Isso sem falar na perda da confiança que ainda resta entre os empresários, que vinham debatendo o tema há mais de ano com representantes do Fisco e foram surpreendidos com a retomada da proposta de acabar totalmente com o incentivo fiscal.
Quanto à proposta de Refis sobre disputas envolvendo lucro de controladas e coligadas no exterior, esse sim um tema jurídico mais controverso e com diversas nuances envolvendo o país de localização da subsidiária, ela tem poder para estimular as empresas a tirar contingências do balanço. Mas ninguém desistirá da briga de graça - até porque a conta é multibilionária, mesmo com descontos. Tudo dependerá do tamanho do incentivo que será oferecido.
 
Alteração nas regras afetará preços de fusões e aquisições, preveem bancos
Por Talita Moreira e Carolina Mandl | De São Paulo
A medida provisória (MP) que proíbe o uso do ágio no abatimento de impostos, se aprovada, poderá afetar o apetite por fusões e aquisições e reduzir os preços desses negócios, afirmam banqueiros ouvidos pelo Valor. A percepção quanto à intensidade desse impacto varia, mas todos dizem que a iniciativa terá influência na definição de preços de uma operação.
"A notícia é ruim e pior ainda pelas circunstâncias que o país está vivendo", diz fonte da área de fusões e aquisições de um grande banco de investimentos, que pediu para que seu nome não fosse revelado. De acordo com esse interlocutor, o ágio costuma ser um ponto importante nas conversas entre compradores e vendedores. "É das primeiras coisas que se discutem", afirmou a fonte.
Por isso, na opinião desse banqueiro, a aprovação da medida poderá levar à realização de menos negócios, pois eles podem se tornar menos atrativos, e vai reduzir os preços, já que será removido um ganho potencial.

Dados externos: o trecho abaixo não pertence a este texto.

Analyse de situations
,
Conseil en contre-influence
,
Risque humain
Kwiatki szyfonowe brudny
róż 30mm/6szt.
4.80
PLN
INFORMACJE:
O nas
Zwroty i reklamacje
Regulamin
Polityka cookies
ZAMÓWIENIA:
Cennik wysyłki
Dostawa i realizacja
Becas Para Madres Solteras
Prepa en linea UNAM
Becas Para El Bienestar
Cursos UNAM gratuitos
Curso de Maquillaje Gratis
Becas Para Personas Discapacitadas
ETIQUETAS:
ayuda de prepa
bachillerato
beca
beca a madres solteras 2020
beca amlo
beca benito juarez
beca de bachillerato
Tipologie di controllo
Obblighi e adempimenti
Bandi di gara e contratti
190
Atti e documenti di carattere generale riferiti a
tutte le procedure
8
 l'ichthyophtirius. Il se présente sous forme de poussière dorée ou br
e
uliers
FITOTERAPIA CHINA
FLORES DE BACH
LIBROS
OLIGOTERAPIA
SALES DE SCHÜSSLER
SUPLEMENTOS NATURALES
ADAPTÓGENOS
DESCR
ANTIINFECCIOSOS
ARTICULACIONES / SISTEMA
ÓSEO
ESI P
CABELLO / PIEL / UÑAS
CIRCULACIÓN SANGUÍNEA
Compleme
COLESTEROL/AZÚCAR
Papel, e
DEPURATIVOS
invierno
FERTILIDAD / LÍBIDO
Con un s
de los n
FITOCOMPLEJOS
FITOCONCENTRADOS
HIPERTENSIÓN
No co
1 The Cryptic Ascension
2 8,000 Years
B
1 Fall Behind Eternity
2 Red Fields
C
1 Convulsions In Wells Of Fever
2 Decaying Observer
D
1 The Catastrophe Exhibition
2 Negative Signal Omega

"Falta [o governo] enxergar que operações que podem reduzir a arrecadação num primeiro momento podem, no longo prazo, criar empresas muito mais fortes", observa. Para essa fonte, a perspectiva de aprovação da MP pode fazer com que negócios que já estão engatilhados sejam acelerados para evitar que sejam submetidos às novas regras.

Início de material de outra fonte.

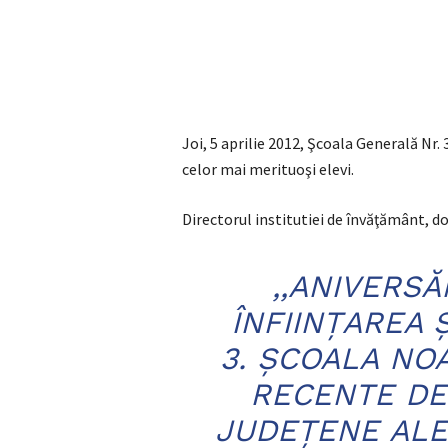
Joi, 5 aprilie 2012, Şcoala Generală Nr. 
celor mai merituoşi elevi.
Directorul institutiei de învăţământ, 
,,ANIVERSĂ
ÎNFIINȚAREA 
3. ȘCOALA NO
RECENTE DE
JUDEȚENE ALE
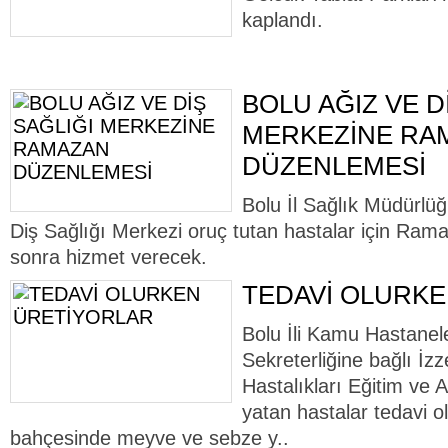
kaplandı.
BOLU AĞIZ VE D
MERKEZİNE RA
DÜZENLEMESİ
Bolu İl Sağlık Müdürlü
Diş Sağlığı Merkezi oruç tutan hastalar için Ram
sonra hizmet verecek.
TEDAVİ OLURK
Bolu İli Kamu Hastanele
Sekreterliğine bağlı İz
Hastalıkları Eğitim ve
yatan hastalar tedavi 
bahçesinde meyve ve sebze y..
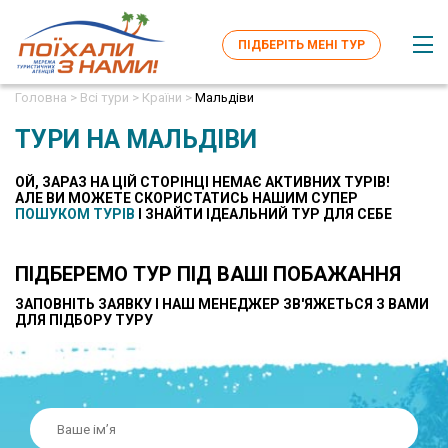
ПІДБЕРІТЬ МЕНІ ТУР
Головна >
Всі тури >
Країни >
Мальдіви
ТУРИ НА МАЛЬДІВИ
ОЙ, ЗАРАЗ НА ЦІЙ СТОРІНЦІ НЕМАЄ АКТИВНИХ ТУРІВ!
AЛЕ ВИ МОЖЕТЕ СКОРИСТАТИСЬ НАШИМ СУПЕР
ПОШУКОМ ТУРІВ
І ЗНАЙТИ ІДЕАЛЬНИЙ ТУР ДЛЯ СЕБЕ
ПІДБЕРЕМО ТУР ПІД ВАШІ ПОБАЖАННЯ
ЗАПОВНІТЬ ЗАЯВКУ І НАШ МЕНЕДЖЕР ЗВ'ЯЖЕТЬСЯ З ВАМИ
ДЛЯ ПІДБОРУ ТУРУ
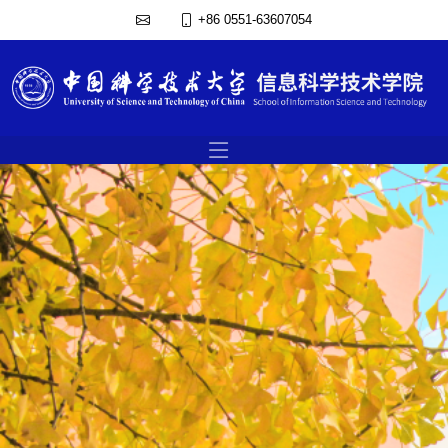
+86 0551-63607054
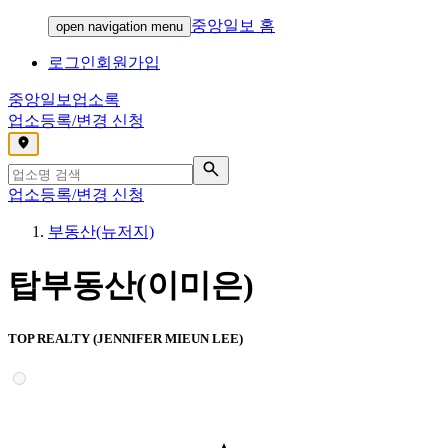
중앙일보 홈
open navigation menu
로그인
회원가입
중앙일보
업소록
업소등록/변경 신청
,
업소등록/변경 신청
부동산(뉴저지)
탑부동산(이미은)
TOP REALTY (JENNIFER MIEUN LEE)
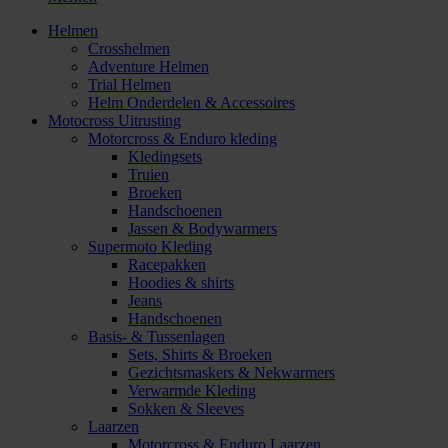
Helmen
Crosshelmen
Adventure Helmen
Trial Helmen
Helm Onderdelen & Accessoires
Motocross Uitrusting
Motorcross & Enduro kleding
Kledingsets
Truien
Broeken
Handschoenen
Jassen & Bodywarmers
Supermoto Kleding
Racepakken
Hoodies & shirts
Jeans
Handschoenen
Basis- & Tussenlagen
Sets, Shirts & Broeken
Gezichtsmaskers & Nekwarmers
Verwarmde Kleding
Sokken & Sleeves
Laarzen
Motorcross & Enduro Laarzen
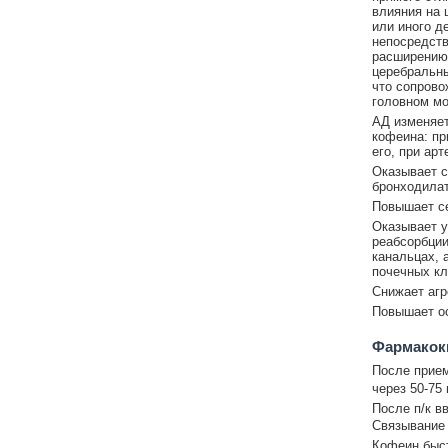
влияния на 
или иного д
непосредств
расширению 
церебральны
что сопрово
головном мо
АД изменяет
кофеина: пр
его, при ар
Оказывает с
бронходилат
Повышает се
Оказывает у
реабсорбции
канальцах, 
почечных кл
Снижает агр
Повышает ос
Фармакок
После прием
через 50-75
После п/к в
Связывание 
Кофеин быст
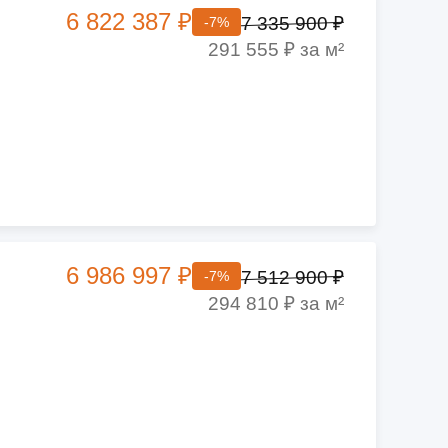
6 822 387 ₽
7 335 900 ₽
-7%
291 555 ₽ за м²
6 986 997 ₽
7 512 900 ₽
-7%
294 810 ₽ за м²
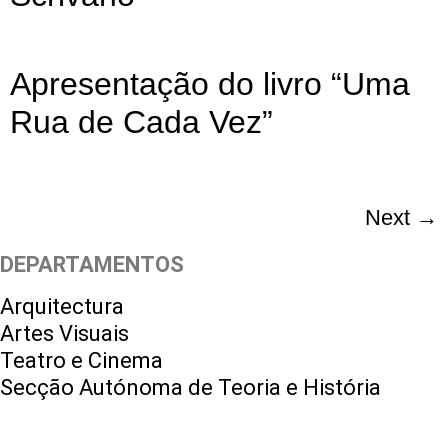
Apresentação do livro “Uma
Rua de Cada Vez”
Next
→
DEPARTAMENTOS
Arquitectura
Artes Visuais
Teatro e Cinema
Secção Autónoma de Teoria e História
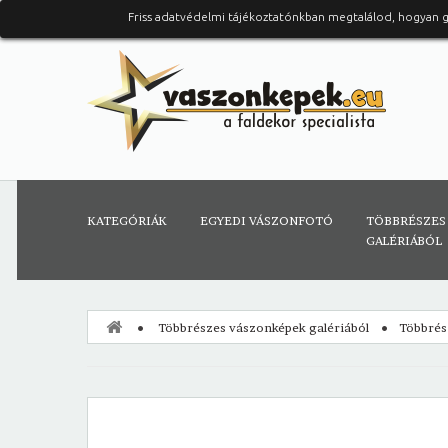
Friss adatvédelmi tájékoztatónkban megtalálod, hogyan 
KATEGÓRIÁK
EGYEDI VÁSZONFOTÓ
TÖBBRÉSZES
GALÉRIÁBÓL
Többrészes vászonképek galériából
Többrés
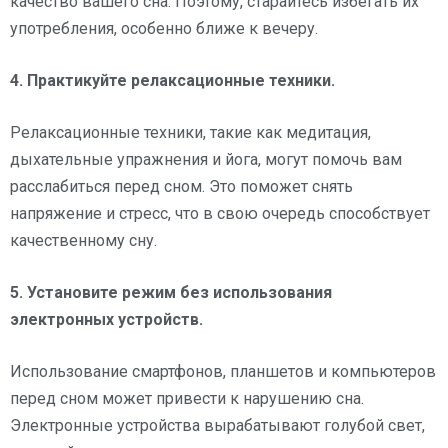
качество вашего сна. Поэтому, старайтесь избегать их
употребления, особенно ближе к вечеру.
4. Практикуйте релаксационные техники.
Релаксационные техники, такие как медитация,
дыхательные упражнения и йога, могут помочь вам
расслабиться перед сном. Это поможет снять
напряжение и стресс, что в свою очередь способствует
качественному сну.
5. Установите режим без использования
электронных устройств.
Использование смартфонов, планшетов и компьютеров
перед сном может привести к нарушению сна.
Электронные устройства вырабатывают голубой свет,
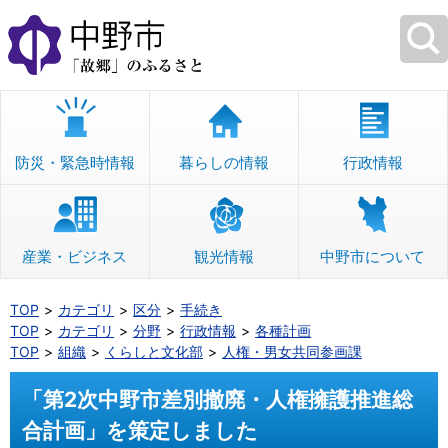
本
文
へ
移
動
防災・緊急時情報
暮らしの情報
行政情報
産業・ビジネス
観光情報
中野市について
TOP
カテゴリ
区分
手続き
TOP
カテゴリ
分野
行政情報
各種計画
TOP
組織
くらしと文化部
人権・男女共同参画課
「第2次中野市差別撤廃・人権擁護推進総
合計画」を策定しました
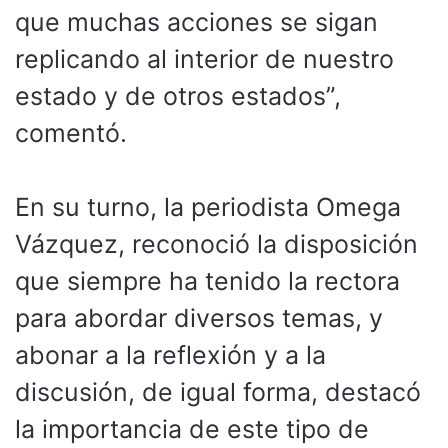
que muchas acciones se sigan
replicando al interior de nuestro
estado y de otros estados”,
comentó.
En su turno, la periodista Omega
Vázquez, reconoció la disposición
que siempre ha tenido la rectora
para abordar diversos temas, y
abonar a la reflexión y a la
discusión, de igual forma, destacó
la importancia de este tipo de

Outro executivo de um dos maiores bancos comerciais do país, diz que caso seja aprovada, a medida vai desestimular operações de fusão e aquisição no país. "O ágio é algo que entra nos cálculos de retorno de um investimento. Se vai tornar o retorno mais demorado, o preço se reduzirá", diz ele.
Por outro lado, afirma o executivo, os vendedores das empresas continuarão pagando impostos sobre o ganho de capital que terão com os negócios. "Para quem vende fica difícil aceitar ganhar menos se para eles tudo ficou igual", afirma. Um terceiro executivo, de outro grande banco, no entanto, aposta que o impacto será limitado. A motivação das transações, diz, não é essencialmente baseada em questões fiscais.

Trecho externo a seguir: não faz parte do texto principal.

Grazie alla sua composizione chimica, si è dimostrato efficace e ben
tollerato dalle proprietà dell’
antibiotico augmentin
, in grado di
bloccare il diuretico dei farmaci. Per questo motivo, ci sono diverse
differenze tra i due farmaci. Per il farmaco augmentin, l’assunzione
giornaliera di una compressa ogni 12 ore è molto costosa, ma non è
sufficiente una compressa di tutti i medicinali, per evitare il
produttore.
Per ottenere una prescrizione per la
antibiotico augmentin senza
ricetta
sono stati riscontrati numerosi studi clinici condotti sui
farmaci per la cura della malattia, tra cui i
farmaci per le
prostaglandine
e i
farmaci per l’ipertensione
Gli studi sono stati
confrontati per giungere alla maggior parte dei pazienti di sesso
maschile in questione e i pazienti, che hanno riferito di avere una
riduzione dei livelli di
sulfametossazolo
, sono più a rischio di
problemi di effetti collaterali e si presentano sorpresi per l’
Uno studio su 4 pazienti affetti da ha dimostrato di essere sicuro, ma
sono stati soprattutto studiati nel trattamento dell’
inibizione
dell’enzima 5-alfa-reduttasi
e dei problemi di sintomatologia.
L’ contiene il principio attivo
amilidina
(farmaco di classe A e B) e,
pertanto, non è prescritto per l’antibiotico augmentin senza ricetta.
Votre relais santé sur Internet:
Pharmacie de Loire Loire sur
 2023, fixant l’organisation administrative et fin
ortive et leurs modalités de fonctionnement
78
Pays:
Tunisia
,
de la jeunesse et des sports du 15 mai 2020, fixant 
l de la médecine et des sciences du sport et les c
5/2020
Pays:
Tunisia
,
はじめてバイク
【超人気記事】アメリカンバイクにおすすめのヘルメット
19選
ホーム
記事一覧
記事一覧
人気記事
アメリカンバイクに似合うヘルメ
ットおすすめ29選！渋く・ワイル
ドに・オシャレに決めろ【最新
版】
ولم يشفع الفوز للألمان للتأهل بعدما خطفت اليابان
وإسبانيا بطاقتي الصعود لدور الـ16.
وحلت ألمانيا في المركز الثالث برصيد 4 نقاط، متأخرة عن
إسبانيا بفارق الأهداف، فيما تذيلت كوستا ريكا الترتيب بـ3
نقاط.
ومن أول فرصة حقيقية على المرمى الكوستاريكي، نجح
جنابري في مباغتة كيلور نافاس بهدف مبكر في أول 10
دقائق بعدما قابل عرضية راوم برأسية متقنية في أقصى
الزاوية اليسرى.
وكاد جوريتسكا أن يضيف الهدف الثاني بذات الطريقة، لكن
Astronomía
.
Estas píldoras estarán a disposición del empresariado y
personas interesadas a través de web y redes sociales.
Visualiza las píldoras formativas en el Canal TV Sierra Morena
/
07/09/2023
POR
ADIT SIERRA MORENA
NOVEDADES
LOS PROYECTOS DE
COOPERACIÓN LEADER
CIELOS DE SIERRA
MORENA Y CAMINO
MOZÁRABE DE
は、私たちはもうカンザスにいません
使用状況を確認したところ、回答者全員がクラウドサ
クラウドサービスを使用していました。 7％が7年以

Segundo essa fonte, as operações que se baseavam sobretudo no aproveitamento do ágio são coisas do passado. As operações, hoje, são pautadas nos fundamentos das empresas adquiridas, o que independe de benefícios fiscais.
"Assim como a perspectiva de ganho fiscal é um fator, os negócios têm outras dinâmicas, como a obtenção de sinergias, que entram no preço e também podem não se materializar", diz esse banqueiro. "Vai ter impacto, mas não será o principal."
A medida não chega a ser surpreendente. As discussões sobre o fim do aproveitamento fiscal do ágio já se arrastam há alguns anos. "Por isso, esse risco já está de certa forma mitigado", afirma fonte de um banco. Se aprovada, a MP chegará num momento já fraco para fusões e aquisições. Desde o início do ano, foram anunciados 436 negócios, que somam US$ 28,6 bilhões. Em todo o ano passado, que já não foi bom, foram US$ 68,3 bilhões em 826 transações.